Baskın, taktik akın ve pusu komando ve gerilla birliklerinin uyguladığı muharebe taktikleridir. Bir baskın, gece, gündüz, küçük, büyük, dağda, ovada dünyanın her yerinde aynı yöntemler kullanılarak yapılır. Genelde bu tür harekâtta hedef, zayiat vermeden düşmana zayiat verdirmek, adam kaçırmak, komuta yapısını yıpratmak ve moralini bozmaktır. PKK bu işi iyi yapamamıştır. Yıllardır bu taktiği uygulayan bu eşkıya grubunda bazı özelliklerin olmadığı anlaşılmaktadır. İnançlarında bir çöküş yaşamakta oldukları, eski deneyimli savaşçılarını kaybettikleri, üstlerine ve kendilerine güven duygularını yitirdikleri anlaşılmaktadır. Baskını yapacak olanlar çok iyi planlama ve provalarla görevini en az zayiatla yapabilecek hale gelmelidir. Oysa baskının önceden ortaya çıkması ve 23 kişinin saf dışı kalması, PKK’nın silahlı kollarının başarısızlığıdır.

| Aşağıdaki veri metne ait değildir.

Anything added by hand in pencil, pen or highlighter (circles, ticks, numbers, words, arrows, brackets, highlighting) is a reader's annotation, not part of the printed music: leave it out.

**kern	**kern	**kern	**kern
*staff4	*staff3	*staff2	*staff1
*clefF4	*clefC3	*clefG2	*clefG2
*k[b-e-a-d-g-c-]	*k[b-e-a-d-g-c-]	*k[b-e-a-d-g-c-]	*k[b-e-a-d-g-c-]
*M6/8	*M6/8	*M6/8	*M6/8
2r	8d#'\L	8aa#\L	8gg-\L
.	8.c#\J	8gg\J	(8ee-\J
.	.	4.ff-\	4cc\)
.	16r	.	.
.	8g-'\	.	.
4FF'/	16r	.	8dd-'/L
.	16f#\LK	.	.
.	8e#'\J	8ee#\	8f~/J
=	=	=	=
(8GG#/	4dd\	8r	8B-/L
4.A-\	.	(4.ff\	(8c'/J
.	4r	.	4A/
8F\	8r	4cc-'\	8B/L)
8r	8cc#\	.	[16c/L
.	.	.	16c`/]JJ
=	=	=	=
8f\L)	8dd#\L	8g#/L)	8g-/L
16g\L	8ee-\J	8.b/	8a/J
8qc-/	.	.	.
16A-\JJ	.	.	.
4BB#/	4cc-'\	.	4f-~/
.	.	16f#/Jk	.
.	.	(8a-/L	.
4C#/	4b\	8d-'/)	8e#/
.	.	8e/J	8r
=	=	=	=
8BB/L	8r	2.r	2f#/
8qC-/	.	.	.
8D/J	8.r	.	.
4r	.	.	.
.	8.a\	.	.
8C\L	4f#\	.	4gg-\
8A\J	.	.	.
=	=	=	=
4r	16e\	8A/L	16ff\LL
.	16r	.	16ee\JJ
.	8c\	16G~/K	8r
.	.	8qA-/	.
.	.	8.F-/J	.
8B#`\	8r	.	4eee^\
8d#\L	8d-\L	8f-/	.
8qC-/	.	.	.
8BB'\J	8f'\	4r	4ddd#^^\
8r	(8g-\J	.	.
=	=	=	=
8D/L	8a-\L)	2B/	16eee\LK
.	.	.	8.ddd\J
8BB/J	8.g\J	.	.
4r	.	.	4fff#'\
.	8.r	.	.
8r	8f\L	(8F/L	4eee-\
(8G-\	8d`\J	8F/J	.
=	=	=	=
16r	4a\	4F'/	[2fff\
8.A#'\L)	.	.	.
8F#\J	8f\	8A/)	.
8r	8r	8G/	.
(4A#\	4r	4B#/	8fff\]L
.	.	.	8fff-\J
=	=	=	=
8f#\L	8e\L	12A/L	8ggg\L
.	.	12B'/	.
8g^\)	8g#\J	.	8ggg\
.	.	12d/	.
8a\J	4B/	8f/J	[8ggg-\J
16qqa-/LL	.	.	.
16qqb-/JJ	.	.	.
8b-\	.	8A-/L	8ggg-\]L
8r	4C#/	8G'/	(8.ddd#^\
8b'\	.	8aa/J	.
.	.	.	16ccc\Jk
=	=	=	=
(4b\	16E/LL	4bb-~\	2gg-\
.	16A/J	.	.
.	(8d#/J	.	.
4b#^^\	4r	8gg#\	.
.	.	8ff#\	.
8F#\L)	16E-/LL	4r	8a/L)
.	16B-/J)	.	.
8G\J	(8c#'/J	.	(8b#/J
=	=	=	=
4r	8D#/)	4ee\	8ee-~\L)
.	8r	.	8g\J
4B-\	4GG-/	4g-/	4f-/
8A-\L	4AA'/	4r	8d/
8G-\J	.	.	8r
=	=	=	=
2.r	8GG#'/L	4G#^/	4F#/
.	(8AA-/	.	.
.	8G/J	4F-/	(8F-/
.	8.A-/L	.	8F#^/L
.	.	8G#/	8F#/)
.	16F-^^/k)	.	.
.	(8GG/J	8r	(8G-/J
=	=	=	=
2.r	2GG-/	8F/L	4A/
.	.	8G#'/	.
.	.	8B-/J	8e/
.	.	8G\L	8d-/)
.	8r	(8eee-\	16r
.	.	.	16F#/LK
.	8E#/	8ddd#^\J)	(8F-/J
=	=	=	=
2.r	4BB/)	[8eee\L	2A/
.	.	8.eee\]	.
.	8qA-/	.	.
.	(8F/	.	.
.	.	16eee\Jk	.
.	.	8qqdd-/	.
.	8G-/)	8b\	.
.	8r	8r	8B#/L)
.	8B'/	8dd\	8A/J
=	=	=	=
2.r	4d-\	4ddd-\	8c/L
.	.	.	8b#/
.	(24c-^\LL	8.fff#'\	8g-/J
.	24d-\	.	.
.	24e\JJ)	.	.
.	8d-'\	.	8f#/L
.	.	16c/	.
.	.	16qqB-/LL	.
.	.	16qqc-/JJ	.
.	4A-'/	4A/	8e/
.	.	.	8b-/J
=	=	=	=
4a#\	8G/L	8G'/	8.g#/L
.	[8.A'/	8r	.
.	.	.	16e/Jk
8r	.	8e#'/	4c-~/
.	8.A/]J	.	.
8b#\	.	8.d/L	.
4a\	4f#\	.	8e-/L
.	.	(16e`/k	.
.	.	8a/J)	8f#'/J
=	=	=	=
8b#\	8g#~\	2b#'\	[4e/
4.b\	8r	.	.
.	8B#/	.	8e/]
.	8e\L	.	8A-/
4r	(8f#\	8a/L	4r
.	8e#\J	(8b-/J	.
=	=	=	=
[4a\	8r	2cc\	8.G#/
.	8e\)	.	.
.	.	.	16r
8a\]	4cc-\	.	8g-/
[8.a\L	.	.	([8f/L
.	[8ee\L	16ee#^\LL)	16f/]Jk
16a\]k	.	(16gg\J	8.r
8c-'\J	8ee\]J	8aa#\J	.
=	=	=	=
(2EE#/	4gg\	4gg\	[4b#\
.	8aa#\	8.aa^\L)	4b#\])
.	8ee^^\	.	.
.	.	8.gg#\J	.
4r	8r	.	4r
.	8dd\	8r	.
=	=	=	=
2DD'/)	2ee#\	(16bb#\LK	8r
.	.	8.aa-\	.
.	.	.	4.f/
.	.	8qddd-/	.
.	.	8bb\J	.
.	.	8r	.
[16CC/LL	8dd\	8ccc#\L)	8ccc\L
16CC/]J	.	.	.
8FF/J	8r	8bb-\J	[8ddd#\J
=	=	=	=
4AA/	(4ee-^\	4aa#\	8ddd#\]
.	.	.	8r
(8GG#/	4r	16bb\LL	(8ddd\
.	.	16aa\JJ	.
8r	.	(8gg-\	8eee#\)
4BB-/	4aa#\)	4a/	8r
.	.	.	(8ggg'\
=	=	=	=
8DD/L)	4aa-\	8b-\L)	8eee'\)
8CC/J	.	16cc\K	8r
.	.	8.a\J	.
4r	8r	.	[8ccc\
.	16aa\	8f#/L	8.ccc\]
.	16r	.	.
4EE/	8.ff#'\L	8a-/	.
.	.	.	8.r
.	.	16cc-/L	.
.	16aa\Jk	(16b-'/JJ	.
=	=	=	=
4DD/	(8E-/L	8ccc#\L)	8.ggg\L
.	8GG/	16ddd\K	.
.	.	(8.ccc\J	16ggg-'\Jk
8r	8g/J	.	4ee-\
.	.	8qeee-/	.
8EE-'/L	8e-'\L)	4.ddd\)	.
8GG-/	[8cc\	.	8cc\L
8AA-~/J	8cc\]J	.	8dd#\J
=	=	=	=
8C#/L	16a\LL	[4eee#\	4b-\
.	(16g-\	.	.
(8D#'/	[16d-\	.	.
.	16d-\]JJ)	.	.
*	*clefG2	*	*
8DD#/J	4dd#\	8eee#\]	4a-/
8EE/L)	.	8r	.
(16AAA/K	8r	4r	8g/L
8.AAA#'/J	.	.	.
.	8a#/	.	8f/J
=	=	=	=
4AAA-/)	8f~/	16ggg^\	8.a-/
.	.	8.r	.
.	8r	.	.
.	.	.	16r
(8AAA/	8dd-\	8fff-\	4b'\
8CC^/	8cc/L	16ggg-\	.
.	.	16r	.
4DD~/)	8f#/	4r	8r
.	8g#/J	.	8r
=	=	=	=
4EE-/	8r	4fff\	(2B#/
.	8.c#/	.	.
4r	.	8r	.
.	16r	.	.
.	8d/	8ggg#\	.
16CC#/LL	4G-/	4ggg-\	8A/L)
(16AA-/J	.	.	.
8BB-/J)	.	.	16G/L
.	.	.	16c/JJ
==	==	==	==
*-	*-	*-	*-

Öbür yandan, kınalı yiğitlerin 17 şehit ve 2 ağır yaralı vermesiyle Aktütün’deki takviyeli bölük de başarısız olmuştur. Hata bir kez olur. İkincisi gaflet, delalet belki de hıyanettir. Başarının şehit sayısıyla ölçülemeyeceği düşüncesine katılmak olası değildir. Başarı, görevi zayiatsız yapmaktır. Profesyonellik, ölmeden öldürmektir. Bu da eğitimli ve inançlı adamların işidir. Uzman Onbaşı ve Çavuşlar oralara inançları için değil, fukaralık ve okumamışlıktan dolayı para için gitmektedirler. Uzmanlar ve uzatmalılara nefer görevi değil de zabit görevi verildikçe şehit miktarı artacaktır. Bayraktepe’de bir emir komuta zafiyeti olduğu şüphesi vardır. Basından ve resmi açıklamalardan anlaşıldığı kadarıyla, çatışma başladıktan sonraki emir-komutada ve takviyelerin kullanılmasında başarısızlık gözükmemektedir. Bu da muvazzaf subayların devreye sonradan girdiklerinin belirtisidir. Eğitimli ve inançlı profesyonel savaşçılar yetiştirilmesi ve onların iyi teşkilatlandırılması zorunludur.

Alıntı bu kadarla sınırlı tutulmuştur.